BLAKE DAWSON has acted for the Children’s Health Partnership consortium in its successful bid for the new Royal Children’s Hospital Project, now Australia’s largest healthcare public-private partnership (PPP).
The $1 billion deal will see the hospital become the region’s pre-eminent paediatric teaching hospital, said lead Blakes partner Jeremy King.
Allens Arthur Robinson worked on the finance of the deal, using Sydney partners Richard Gordon and Mark Kidston and senior associate Douglas Fung.
The tertiary paediatric hospital will be the largest health care PPP to be built in Australia and hospital construction due to be completed in 2011. Stage two construction works will extend to 2014.
The Children’s Health Partnership consortium, consisting of Babcock & Brown as sponsor, Bovis Lend Lease as builder and Spotless Group as facilities manager, will be responsible for the financing, design, construction and maintenance of this state-of-the-art facility.
The new hospital aims to be Australia’s first five-star Green Star hospital with a range of green features, including a black water treatment plant, rainwater collection, gas-fired cogeneration plant, solar panels and efficient lighting, heating and cooling systems.
As part of the redevelopment, the consortium will fund and deliver a 90—100-room three-star hotel, childcare centre, expanded food shops, a small supermarket and a gymnasium.
The new hospital will also have a range of interactive playgrounds, a coral reef aquarium, a beanbag theatre, healthy food kitchen and garden, and a state-of-the-art entertainment system with each patient bed.

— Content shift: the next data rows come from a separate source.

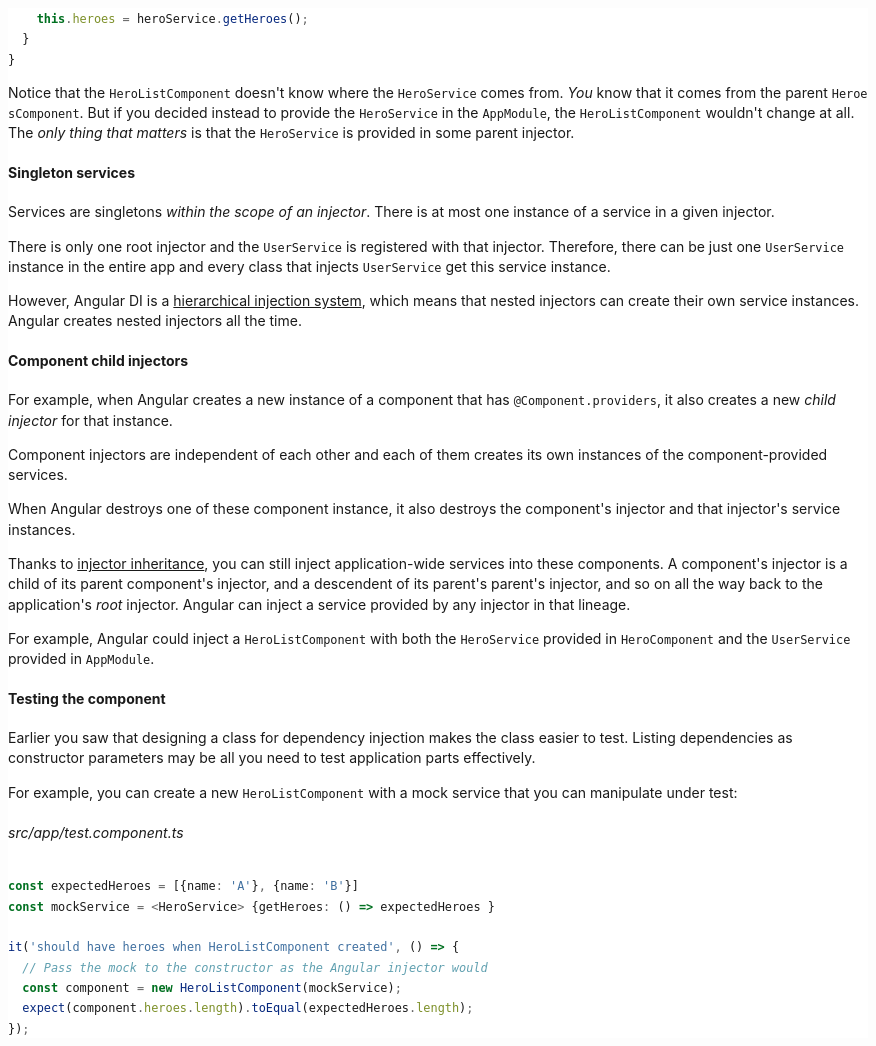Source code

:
```typescript
    this.heroes = heroService.getHeroes();
  }
}
```

Notice that the `HeroListComponent` doesn't know where the `HeroService` comes from. *You* know that it comes from the parent `HeroesComponent`. But if you decided instead to provide the `HeroService` in the `AppModule`, the `HeroListComponent` wouldn't change at all. The *only thing that matters* is that the `HeroService` is provided in some parent injector.

#### Singleton services

Services are singletons *within the scope of an injector*. There is at most one instance of a service in a given injector.

There is only one root injector and the `UserService` is registered with that injector. Therefore, there can be just one `UserService` instance in the entire app and every class that injects `UserService` get this service instance.

However, Angular DI is a [hierarchical injection system](https://angular.io/guide/hierarchical-dependency-injection), which means that nested injectors can create their own service instances. Angular creates nested injectors all the time.

#### Component child injectors

For example, when Angular creates a new instance of a component that has `@Component.providers`, it also creates a new *child injector* for that instance.

Component injectors are independent of each other and each of them creates its own instances of the component-provided services.

When Angular destroys one of these component instance, it also destroys the component's injector and that injector's service instances.

Thanks to [injector inheritance](https://angular.io/guide/hierarchical-dependency-injection), you can still inject application-wide services into these components. A component's injector is a child of its parent component's injector, and a descendent of its parent's parent's injector, and so on all the way back to the application's *root* injector. Angular can inject a service provided by any injector in that lineage.

For example, Angular could inject a `HeroListComponent` with both the `HeroService` provided in `HeroComponent` and the `UserService` provided in `AppModule`.

#### Testing the component

Earlier you saw that designing a class for dependency injection makes the class easier to test. Listing dependencies as constructor parameters may be all you need to test application parts effectively.

For example, you can create a new `HeroListComponent` with a mock service that you can manipulate under test:

###### src/app/test.component.ts

```typescript
const expectedHeroes = [{name: 'A'}, {name: 'B'}]
const mockService = <HeroService> {getHeroes: () => expectedHeroes }

it('should have heroes when HeroListComponent created', () => {
  // Pass the mock to the constructor as the Angular injector would
  const component = new HeroListComponent(mockService);
  expect(component.heroes.length).toEqual(expectedHeroes.length);
});
```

“The successful bid is a tremendous result for the consortium led by Babcock & Brown. The Blake Dawson team drew on experts from its financial services, construction and infrastructure, real estate, environment, industrial relations and tax teams to analyse the specific legal risks associated with this project and deliver a fair and reasonable risk allocation between all stakeholders,” said Blakes partner King.
“The government tender process moved quickly and efficiently to financial close once two consortia had been short-listed. Given the complexity of the contractual documentation, this was a great achievement for all parties involved, including their advisers, and reflected the importance of this project to the state of Victoria and the wider region,” he said.
King was joined by Blake Dawson senior associate Mark Disney and Stacey Steele, Melbourne partners Bruce Whittaker, Martin Kudnig and Nyla Bacon, Andy Haining, Steve Snow, Kara Vague, Jackie Grant and Liz Hunt.